▶ **SHORT PROBLEM A**: Copy out the stretch of the passage on the Troy comic strip from "All of the principal" through "or a boyfriend.".

▶ **TEXT TO READ**:
----------
All of the principal characters in Troy engage in Focualdian disciplinary regimes of going to the gym, and they all have muscular bodies. Troy’s eponymous lead character is by no means “unattractive” – he is represented as slim and fit, but never the less is shown in early strips feeling anxious that he is not “hot” or “buff” enough to attract sexual partners or a boyfriend.

Over the course of the strip he is shown going to the gym and beefing up so his already fit physique matches the muscled bodies of virtually all the other characters in the strip. Troy’s friend, bar-boy Rigo, is portrayed in early strips as handsome, extremely muscular, and hence very sexually active; however, in later strips he is shown gaining weight and because of this is portrayed as not being “hot” enough to attract the many sexual partners he had previously enjoyed. Rigo’s new belly – a sign of his lack of discipline and failure to manage his body – is portrayed as a source of horror and disbelief not only to himself but also to the other, slim, muscular characters in the strip.
----------
Stored records
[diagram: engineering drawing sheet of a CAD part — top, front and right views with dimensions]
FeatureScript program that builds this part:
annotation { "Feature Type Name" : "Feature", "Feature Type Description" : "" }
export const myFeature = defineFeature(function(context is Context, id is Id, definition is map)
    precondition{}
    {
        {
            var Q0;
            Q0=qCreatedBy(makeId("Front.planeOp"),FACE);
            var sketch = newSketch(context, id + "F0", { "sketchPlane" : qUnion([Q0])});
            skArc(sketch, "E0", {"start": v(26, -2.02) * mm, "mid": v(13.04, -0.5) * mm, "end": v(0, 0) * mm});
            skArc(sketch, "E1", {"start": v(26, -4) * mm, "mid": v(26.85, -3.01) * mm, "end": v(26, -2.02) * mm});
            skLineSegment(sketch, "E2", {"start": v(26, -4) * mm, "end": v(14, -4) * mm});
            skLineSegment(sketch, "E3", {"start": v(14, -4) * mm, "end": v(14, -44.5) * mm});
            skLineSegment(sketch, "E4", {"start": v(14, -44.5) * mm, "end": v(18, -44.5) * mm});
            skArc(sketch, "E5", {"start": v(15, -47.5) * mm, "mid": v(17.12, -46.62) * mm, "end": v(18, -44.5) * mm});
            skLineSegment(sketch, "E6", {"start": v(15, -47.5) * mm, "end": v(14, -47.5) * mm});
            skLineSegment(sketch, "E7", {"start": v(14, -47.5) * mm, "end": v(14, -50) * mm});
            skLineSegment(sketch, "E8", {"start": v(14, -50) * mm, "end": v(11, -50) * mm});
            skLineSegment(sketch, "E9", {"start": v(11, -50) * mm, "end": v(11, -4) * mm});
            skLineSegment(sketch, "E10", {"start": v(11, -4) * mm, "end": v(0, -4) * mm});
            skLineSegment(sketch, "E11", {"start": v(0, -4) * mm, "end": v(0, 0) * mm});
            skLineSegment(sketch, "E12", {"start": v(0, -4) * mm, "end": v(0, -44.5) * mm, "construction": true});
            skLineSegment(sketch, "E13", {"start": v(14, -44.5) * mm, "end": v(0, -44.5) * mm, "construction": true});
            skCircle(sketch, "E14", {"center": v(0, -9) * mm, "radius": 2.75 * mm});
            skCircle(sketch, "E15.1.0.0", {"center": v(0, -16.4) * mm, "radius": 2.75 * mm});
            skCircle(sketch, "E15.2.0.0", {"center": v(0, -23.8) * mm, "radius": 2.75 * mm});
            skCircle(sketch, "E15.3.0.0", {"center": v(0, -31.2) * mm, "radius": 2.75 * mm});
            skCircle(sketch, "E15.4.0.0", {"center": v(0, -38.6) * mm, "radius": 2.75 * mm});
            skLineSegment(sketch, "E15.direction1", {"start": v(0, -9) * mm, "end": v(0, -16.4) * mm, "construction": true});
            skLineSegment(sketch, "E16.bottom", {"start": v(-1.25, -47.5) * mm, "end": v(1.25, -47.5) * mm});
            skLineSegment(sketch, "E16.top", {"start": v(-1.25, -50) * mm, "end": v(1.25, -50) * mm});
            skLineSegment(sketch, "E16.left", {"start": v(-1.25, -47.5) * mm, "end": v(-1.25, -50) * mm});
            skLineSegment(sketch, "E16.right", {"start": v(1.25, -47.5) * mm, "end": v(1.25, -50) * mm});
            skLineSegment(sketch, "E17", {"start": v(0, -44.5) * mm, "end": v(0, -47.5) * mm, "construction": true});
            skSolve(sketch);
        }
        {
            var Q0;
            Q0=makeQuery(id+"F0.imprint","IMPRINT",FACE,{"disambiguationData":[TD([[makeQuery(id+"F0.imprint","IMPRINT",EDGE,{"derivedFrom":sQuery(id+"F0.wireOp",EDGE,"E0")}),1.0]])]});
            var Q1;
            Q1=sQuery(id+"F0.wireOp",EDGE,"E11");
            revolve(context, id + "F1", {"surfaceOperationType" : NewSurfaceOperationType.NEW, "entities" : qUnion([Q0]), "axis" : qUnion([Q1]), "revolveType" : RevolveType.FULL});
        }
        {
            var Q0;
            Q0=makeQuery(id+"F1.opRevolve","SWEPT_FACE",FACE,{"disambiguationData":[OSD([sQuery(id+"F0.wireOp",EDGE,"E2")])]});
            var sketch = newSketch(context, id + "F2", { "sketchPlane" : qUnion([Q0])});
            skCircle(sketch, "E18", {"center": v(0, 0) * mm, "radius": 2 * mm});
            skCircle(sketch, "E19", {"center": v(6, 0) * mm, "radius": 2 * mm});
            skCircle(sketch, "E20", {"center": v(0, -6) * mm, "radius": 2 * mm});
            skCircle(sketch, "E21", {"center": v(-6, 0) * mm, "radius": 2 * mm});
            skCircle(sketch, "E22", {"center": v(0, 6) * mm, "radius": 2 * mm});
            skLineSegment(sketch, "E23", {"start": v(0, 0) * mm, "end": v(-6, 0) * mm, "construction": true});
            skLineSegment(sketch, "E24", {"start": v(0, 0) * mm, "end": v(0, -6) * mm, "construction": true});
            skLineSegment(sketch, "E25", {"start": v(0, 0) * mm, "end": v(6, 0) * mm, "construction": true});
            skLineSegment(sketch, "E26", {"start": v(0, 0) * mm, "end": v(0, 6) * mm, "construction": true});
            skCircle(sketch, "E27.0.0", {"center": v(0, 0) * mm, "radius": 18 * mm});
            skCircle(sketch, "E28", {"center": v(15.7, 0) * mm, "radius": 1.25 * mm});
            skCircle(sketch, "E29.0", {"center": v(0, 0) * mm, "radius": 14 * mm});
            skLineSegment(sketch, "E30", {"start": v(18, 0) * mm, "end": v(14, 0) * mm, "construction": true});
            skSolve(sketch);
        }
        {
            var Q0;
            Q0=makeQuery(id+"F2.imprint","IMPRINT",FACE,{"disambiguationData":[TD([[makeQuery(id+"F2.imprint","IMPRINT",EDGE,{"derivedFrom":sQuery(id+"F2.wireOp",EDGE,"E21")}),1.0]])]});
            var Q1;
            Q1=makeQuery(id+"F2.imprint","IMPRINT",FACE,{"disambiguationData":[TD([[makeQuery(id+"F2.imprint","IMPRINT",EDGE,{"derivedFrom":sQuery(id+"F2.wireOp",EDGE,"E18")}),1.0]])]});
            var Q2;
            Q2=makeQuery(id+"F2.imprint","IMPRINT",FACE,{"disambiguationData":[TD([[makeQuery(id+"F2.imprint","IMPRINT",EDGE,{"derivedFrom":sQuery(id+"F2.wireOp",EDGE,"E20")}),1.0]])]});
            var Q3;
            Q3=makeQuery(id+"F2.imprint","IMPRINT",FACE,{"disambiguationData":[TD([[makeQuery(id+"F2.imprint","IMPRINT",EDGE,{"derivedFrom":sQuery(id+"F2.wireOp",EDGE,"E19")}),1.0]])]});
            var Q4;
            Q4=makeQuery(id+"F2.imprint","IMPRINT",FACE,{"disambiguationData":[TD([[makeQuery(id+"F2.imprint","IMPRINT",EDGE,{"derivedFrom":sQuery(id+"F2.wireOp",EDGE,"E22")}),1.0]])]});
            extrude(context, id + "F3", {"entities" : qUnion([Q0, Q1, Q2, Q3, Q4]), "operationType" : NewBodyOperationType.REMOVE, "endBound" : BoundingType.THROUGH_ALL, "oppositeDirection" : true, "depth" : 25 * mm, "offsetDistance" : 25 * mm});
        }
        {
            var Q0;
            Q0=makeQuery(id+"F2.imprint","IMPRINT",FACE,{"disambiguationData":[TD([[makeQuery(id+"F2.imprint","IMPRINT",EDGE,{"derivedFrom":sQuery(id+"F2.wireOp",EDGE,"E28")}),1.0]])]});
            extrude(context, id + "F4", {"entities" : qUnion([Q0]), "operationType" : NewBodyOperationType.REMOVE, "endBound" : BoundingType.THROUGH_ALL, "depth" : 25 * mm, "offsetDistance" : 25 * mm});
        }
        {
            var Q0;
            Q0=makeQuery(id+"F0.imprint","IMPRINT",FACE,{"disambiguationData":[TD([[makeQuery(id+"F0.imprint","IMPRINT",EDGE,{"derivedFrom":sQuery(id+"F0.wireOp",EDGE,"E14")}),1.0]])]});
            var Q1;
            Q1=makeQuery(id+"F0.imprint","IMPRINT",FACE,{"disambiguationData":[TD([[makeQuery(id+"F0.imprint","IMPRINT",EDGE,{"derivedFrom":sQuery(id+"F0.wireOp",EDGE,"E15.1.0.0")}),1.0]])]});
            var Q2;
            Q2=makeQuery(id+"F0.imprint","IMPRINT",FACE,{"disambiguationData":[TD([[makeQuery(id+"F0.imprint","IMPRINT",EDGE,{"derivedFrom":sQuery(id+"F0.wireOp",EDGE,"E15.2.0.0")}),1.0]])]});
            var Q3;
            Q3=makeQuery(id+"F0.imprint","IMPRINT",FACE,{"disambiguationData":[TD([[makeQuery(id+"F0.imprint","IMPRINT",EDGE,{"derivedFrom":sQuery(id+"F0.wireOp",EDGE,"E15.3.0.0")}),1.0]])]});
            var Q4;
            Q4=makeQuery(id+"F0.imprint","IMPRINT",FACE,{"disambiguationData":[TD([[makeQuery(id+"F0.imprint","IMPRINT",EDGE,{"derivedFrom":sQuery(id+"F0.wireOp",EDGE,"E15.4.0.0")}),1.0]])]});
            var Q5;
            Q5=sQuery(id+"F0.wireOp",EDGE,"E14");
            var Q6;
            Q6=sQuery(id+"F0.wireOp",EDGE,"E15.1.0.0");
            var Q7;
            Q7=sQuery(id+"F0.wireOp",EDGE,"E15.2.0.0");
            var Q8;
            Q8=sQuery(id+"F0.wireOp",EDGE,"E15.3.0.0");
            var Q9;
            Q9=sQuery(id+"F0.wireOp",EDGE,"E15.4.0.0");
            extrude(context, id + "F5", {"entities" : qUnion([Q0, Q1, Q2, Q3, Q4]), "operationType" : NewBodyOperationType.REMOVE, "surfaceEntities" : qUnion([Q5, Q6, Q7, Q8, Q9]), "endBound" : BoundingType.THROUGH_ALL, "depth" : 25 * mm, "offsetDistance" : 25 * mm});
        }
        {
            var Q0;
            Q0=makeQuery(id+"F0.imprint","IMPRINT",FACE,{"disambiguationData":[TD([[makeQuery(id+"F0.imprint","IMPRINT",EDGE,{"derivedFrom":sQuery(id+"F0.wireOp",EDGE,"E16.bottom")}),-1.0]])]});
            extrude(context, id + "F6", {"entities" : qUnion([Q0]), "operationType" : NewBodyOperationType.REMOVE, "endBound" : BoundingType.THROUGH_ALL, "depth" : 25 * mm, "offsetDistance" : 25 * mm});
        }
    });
----------
▶ **SHORT PROBLEM B**: Rewrite the stretch of the entries from their start through the line containing "v(13.04, -0.5) *" as a JSON list of strings with one string per line, omitting blank lines.

▶ **FINAL RESULT A**:
All of the principal characters in Troy engage in Focualdian disciplinary regimes of going to the gym, and they all have muscular bodies. Troy’s eponymous lead character is by no means “unattractive” – he is represented as slim and fit, but never the less is shown in early strips feeling anxious that he is not “hot” or “buff” enough to attract sexual partners or a boyfriend.

▶ **FINAL RESULT B**:
[
  "[diagram: engineering drawing sheet of a CAD part — top, front and right views with dimensions]",
  "FeatureScript program that builds this part:",
  "annotation { \"Feature Type Name\" : \"Feature\", \"Feature Type Description\" : \"\" }",
  "export const myFeature = defineFeature(function(context is Context, id is Id, definition is map)",
  "    precondition{}",
  "    {",
  "        {",
  "            var Q0;",
  "            Q0=qCreatedBy(makeId(\"Front.planeOp\"),FACE);",
  "            var sketch = newSketch(context, id + \"F0\", { \"sketchPlane\" : qUnion([Q0])});",
  "            skArc(sketch, \"E0\", {\"start\": v(26, -2.02) * mm, \"mid\": v(13.04, -0.5) * mm, \"end\": v(0, 0) * mm});"
]